DG COMP of the EU Commission has the power to investigate the self-serving antics of these behemoths and to impose the structural remedies required – ideally breaking them up in to wholesale and retail businesses. The European Council, Commission and Parliament need to devise repairs to the EU ETS and to rein in excessive national subsidisation of renewables. The stupid, British-originated system of energy regulation needs reform – as does the equally stupid, again British-originated Entry-Exit pricing of gas transmission capacity. And there must be effective statutory representation of the collective interests of final consumers in regulatory and competition authority proceedings.

There is very little the UK Government (or its agencies) can do unilaterally – except makes things worse. This needs the Government to engage effectively with its EU partners. Not much chance of that happening. Increasing numbers of British energy consumers better get used to freezing in the dark.

If anyone thinks governments – UK or EU – understand business then dream on. They – politicians and civil servants – generally do not have the background or expertise to deal effectively with commercial organisations. Seems a bit bleak? A pity we do not have better-funded consumer organisations to work more effectively on our behalf. It seems that to lobby for change requires money, or the attraction of nice jobs for soon-to-become-ex politicians and beaurocrats.
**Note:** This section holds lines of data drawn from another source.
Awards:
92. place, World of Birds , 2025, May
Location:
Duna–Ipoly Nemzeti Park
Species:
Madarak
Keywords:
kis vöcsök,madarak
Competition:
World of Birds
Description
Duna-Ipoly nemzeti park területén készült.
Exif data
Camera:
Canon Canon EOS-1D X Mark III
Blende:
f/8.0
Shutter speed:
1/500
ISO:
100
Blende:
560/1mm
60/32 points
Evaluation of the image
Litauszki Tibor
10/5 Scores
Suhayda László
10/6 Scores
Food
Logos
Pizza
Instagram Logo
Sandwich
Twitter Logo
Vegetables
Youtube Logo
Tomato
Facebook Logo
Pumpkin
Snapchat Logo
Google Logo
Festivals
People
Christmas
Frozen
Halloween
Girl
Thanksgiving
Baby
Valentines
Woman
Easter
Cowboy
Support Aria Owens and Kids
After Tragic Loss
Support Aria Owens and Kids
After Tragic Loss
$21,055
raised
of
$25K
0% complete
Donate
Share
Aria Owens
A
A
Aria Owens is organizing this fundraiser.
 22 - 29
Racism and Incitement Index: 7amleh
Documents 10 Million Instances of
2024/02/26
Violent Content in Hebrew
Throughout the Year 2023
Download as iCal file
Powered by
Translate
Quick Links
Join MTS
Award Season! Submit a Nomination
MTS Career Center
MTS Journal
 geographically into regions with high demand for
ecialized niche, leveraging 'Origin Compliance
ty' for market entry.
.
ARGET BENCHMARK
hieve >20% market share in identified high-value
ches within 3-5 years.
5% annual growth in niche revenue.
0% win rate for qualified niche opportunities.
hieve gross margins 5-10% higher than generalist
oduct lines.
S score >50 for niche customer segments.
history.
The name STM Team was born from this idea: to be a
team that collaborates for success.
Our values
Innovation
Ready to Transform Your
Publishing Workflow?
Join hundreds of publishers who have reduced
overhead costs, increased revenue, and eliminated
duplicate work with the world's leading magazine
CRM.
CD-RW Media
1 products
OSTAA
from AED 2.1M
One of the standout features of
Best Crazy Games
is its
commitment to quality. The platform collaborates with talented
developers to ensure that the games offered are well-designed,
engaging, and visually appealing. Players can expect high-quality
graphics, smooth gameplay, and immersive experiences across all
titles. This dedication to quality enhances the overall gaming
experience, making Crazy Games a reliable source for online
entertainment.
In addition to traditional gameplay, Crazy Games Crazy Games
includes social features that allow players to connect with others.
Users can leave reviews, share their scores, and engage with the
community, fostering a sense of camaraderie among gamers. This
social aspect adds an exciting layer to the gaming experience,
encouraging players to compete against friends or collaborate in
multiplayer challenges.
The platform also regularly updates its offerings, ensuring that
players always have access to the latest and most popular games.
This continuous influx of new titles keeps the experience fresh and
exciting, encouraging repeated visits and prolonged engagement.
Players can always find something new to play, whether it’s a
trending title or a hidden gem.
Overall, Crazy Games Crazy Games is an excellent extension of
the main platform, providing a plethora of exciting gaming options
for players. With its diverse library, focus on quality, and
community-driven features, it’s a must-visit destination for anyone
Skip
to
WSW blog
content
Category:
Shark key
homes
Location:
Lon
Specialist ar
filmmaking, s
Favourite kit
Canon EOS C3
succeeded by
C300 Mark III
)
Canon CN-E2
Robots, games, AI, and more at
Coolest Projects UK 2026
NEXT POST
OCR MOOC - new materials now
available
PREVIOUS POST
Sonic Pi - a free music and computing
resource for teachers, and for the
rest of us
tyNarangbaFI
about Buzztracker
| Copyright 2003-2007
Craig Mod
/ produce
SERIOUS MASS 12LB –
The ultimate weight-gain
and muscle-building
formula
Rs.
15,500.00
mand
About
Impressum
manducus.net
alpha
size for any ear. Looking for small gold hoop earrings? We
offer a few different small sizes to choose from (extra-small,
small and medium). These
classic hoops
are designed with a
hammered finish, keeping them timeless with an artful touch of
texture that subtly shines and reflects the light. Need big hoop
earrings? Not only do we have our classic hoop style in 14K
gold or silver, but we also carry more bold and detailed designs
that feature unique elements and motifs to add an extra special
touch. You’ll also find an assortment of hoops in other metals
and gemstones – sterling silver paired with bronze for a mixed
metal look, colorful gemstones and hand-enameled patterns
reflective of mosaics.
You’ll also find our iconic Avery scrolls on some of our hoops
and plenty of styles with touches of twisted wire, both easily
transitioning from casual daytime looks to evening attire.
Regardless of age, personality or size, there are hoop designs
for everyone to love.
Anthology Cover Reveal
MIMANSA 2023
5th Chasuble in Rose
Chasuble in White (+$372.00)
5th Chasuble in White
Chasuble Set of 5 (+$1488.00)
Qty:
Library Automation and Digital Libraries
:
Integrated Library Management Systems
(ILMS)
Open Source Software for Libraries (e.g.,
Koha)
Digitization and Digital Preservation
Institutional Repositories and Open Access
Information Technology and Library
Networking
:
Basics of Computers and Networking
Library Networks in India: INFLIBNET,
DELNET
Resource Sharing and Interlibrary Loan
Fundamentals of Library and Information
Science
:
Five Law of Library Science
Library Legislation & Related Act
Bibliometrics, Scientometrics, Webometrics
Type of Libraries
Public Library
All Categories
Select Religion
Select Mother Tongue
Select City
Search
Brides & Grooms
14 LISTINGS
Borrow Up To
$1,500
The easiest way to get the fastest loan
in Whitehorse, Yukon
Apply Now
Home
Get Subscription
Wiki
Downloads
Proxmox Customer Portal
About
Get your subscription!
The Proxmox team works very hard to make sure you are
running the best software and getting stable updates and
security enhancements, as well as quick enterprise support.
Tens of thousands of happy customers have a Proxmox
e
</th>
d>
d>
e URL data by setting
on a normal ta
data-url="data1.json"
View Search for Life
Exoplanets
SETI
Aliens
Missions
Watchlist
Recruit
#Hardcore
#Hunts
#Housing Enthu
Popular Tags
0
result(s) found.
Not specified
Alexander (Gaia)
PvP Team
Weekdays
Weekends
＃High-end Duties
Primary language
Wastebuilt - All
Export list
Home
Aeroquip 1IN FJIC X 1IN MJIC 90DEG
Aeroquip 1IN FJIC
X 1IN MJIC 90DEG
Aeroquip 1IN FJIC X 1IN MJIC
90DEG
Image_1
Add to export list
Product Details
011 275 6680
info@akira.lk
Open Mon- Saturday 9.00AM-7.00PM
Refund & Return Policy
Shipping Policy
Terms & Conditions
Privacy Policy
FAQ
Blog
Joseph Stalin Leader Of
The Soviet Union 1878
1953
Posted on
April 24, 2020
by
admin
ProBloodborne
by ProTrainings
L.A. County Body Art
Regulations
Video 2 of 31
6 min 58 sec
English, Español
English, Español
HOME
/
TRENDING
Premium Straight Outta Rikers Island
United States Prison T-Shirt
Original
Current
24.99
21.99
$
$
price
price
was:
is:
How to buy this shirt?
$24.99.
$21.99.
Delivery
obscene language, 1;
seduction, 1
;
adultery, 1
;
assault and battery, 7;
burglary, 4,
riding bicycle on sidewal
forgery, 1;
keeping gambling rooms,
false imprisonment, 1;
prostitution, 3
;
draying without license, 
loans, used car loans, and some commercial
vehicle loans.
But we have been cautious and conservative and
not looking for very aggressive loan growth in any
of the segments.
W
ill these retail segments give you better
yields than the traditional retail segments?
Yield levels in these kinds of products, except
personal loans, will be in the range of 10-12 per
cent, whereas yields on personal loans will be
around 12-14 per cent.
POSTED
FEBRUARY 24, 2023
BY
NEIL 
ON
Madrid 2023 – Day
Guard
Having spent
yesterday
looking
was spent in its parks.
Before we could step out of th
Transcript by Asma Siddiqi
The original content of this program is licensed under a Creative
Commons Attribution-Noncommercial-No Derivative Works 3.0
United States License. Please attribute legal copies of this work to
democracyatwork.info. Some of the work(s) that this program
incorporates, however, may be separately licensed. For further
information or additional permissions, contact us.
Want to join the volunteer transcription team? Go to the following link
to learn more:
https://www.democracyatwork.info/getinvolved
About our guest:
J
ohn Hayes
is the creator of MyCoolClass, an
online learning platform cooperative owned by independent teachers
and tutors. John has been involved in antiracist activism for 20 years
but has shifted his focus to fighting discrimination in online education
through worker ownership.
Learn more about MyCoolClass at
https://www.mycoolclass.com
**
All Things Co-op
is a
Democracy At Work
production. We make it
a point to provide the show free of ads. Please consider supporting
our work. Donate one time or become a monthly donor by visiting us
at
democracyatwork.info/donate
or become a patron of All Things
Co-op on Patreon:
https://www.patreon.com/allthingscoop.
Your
When it seems those “independently” reporting on the case for HS2 also have a financial interest in it going ahead; when parliamentary Committees involve the industries they report on as advisers; when you look at the way they deal incompetently with purchasing; when you look at the dodgy businessmen appointed to sit on Governments boards……..I must be feeling very cynical this morning.

Paul: I think the question was originally intended to instigate a debate.
Judging by your last comments it would appear (and to coin a phrase) “The devil is very much in the detail”. Time to invest in a wood burning stove, and a cache of candles I think!
We definitely need a Plan B if George Osborne fails to come up with a solution on the 5th December. Any suggestions? In any event, I hope Which? and other consumer groups keep the campaign ongoing until he does.